## WHAT IS BEING ASKED
Please give all of the data again, character for character, and drop the pictures.
RAW DATA below:
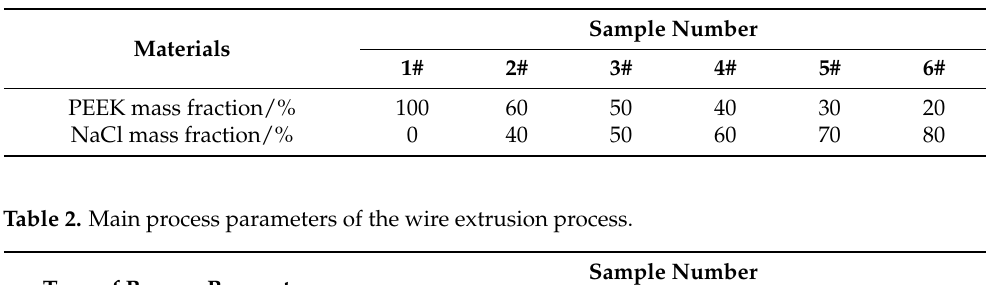
Table 1. NaCl/PEEK material composition.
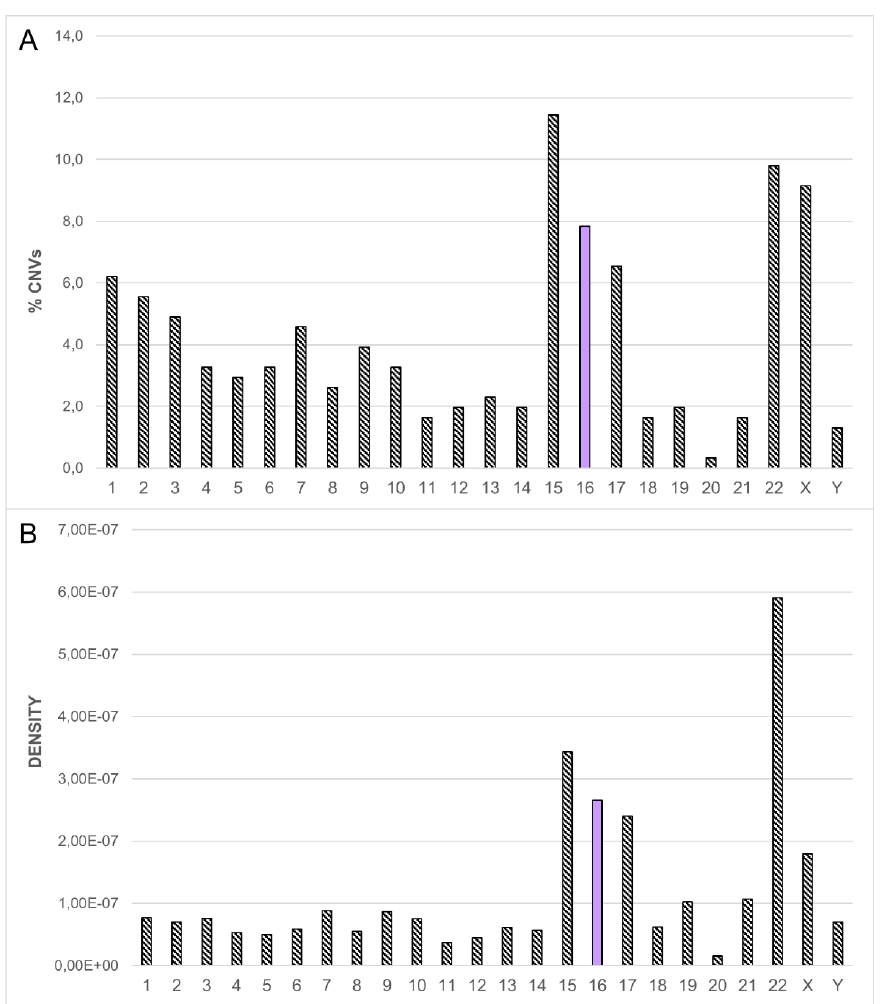
Figure 1. ( A ) Chromosomal distribution of pathogenetic and uncertain/unknown copy number variations (CNVs) in our patients ( B ) CNV density: number of CNVs in our patients in relation to the length of the chromosome. The purple column identifies chromosome 16.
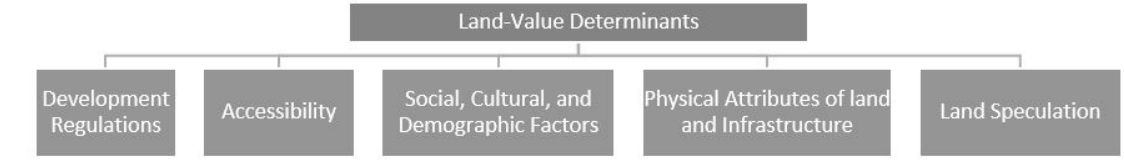
Figure 1. Land-Value Determinants – Source: (Francis,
End of RAW DATA.
## YOUR RESPONSE
Table 1. NaCl/PEEK material composition.
Figure 1. ( A ) Chromosomal distribution of pathogenetic and uncertain/unknown copy number variations (CNVs) in our patients ( B ) CNV density: number of CNVs in our patients in relation to the length of the chromosome. The purple column identifies chromosome 16.
Figure 1. Land-Value Determinants – Source: (Francis,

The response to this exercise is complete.